Exercise instructions: If any record holds an image, omit the image and print the rest exactly.

Data section:

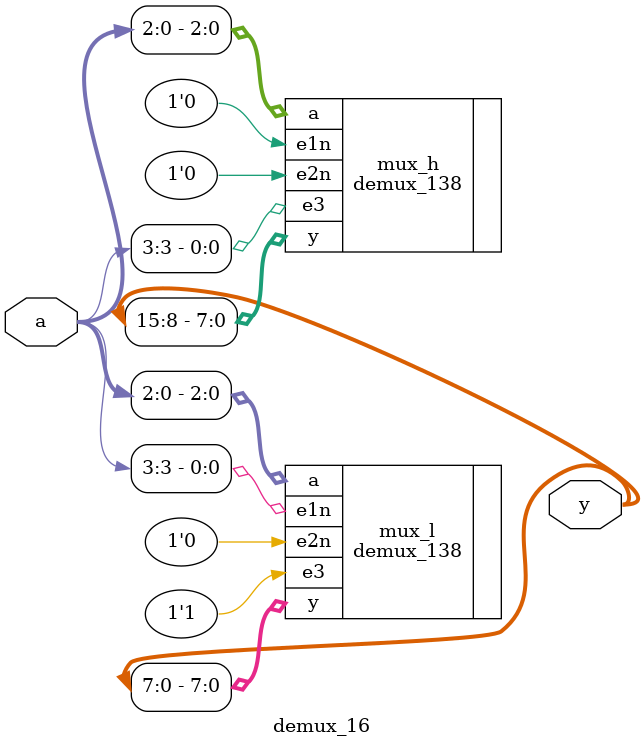
<source format=v>
module demux_16(
    input [3:0] a,
    output [15:0] y
);

    demux_138 mux_l(.e1n(a[3]), .e2n(1'b0), .e3(1'b1), .a(a[2:0]), .y(y[7:0]));
    demux_138 mux_h(.e1n(1'b0), .e2n(1'b0), .e3(a[3]), .a(a[2:0]), .y(y[15:8]));

endmodule
</source>
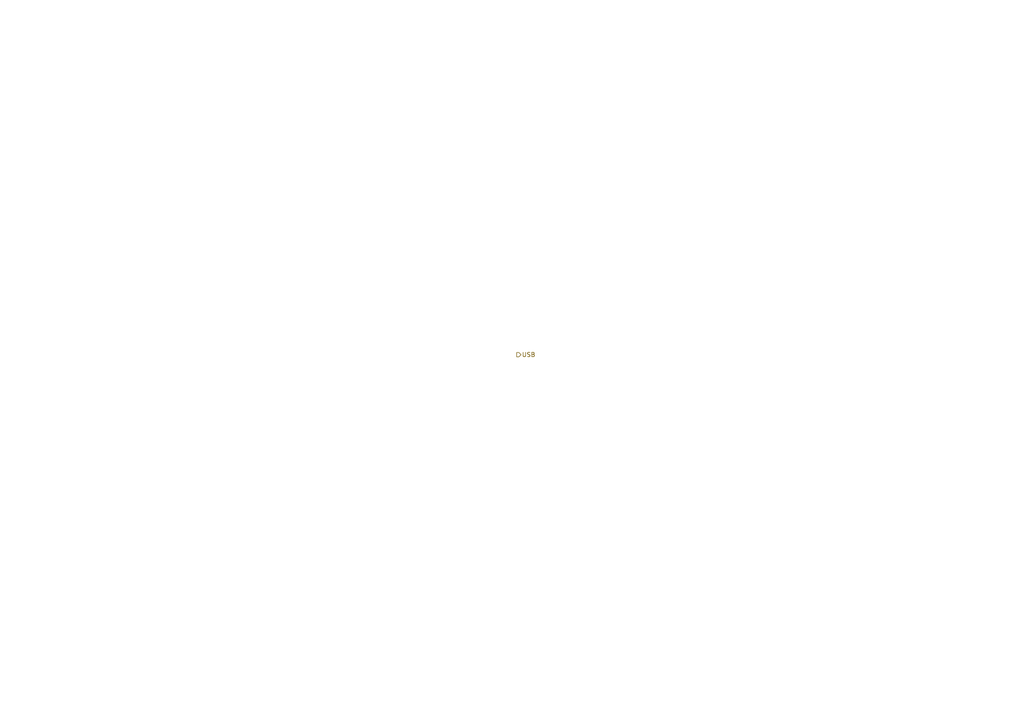
<source format=kicad_sch>
(kicad_sch
	(version 20250114)
	(generator "eeschema")
	(generator_version "9.0")
	(uuid "d3dbac9d-3e5f-489d-be7c-dbdeb242e5ab")
	(paper "A4")
	(lib_symbols)
	(hierarchical_label "USB"
		(shape output)
		(at 149.86 102.87 0)
		(effects
			(font
				(size 1.27 1.27)
			)
			(justify left)
		)
		(uuid "206f718b-7cc2-4168-8961-952ffa697721")
	)
)

</source>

Output:
<source format=v>
module demux_16(
    input [3:0] a,
    output [15:0] y
);

    demux_138 mux_l(.e1n(a[3]), .e2n(1'b0), .e3(1'b1), .a(a[2:0]), .y(y[7:0]));
    demux_138 mux_h(.e1n(1'b0), .e2n(1'b0), .e3(a[3]), .a(a[2:0]), .y(y[15:8]));

endmodule
</source>
<source format=kicad_sch>
(kicad_sch
	(version 20250114)
	(generator "eeschema")
	(generator_version "9.0")
	(uuid "d3dbac9d-3e5f-489d-be7c-dbdeb242e5ab")
	(paper "A4")
	(lib_symbols)
	(hierarchical_label "USB"
		(shape output)
		(at 149.86 102.87 0)
		(effects
			(font
				(size 1.27 1.27)
			)
			(justify left)
		)
		(uuid "206f718b-7cc2-4168-8961-952ffa697721")
	)
)

</source>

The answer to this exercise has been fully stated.